***** INFORMATION SHOWN

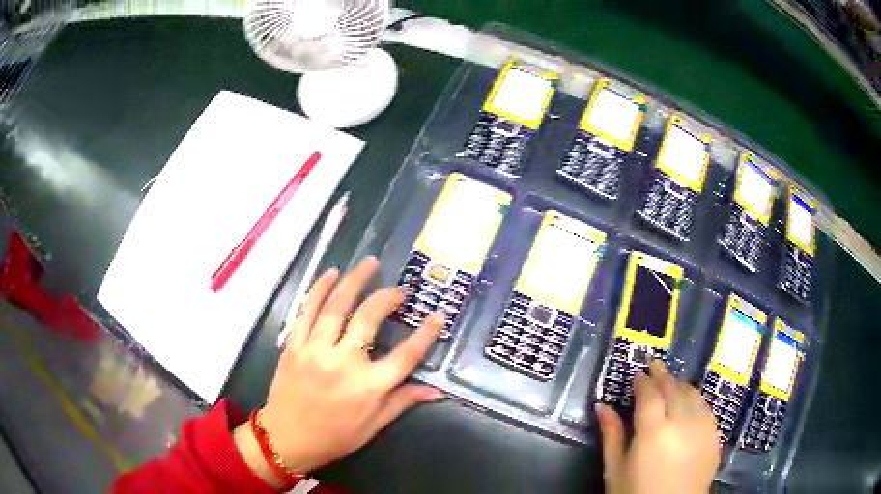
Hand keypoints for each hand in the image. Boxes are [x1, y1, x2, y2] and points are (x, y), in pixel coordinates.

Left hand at [234, 257, 443, 485]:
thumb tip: (436, 391)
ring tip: (369, 263)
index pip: (405, 356)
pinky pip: (306, 310)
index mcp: (369, 387)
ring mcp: (315, 350)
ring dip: (354, 281)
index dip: (425, 334)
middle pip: (369, 320)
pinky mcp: (294, 345)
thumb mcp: (374, 425)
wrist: (286, 438)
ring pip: (336, 307)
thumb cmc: (335, 436)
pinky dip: (319, 289)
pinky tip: (331, 273)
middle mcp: (343, 363)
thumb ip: (403, 402)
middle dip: (386, 298)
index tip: (438, 314)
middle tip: (399, 289)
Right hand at [596, 360, 719, 493]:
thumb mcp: (615, 469)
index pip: (649, 393)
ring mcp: (702, 428)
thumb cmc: (635, 493)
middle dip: (662, 375)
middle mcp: (682, 422)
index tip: (637, 375)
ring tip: (671, 383)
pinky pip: (706, 408)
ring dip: (680, 385)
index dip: (643, 381)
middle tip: (654, 367)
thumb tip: (601, 406)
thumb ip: (611, 434)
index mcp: (653, 430)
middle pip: (673, 388)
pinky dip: (695, 400)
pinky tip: (690, 404)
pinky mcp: (714, 436)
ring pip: (693, 394)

**********

* PROBLEM TO SOLVE: Copy every line where the word "index" is present in the entries above.

* YOUR RESPONSE:
index pip: (405, 356)
index mcp: (369, 387)
index dip: (425, 334)
index tip: (438, 314)
index pip: (649, 393)
index tip: (637, 375)
index dip: (643, 381)
index mcp: (653, 430)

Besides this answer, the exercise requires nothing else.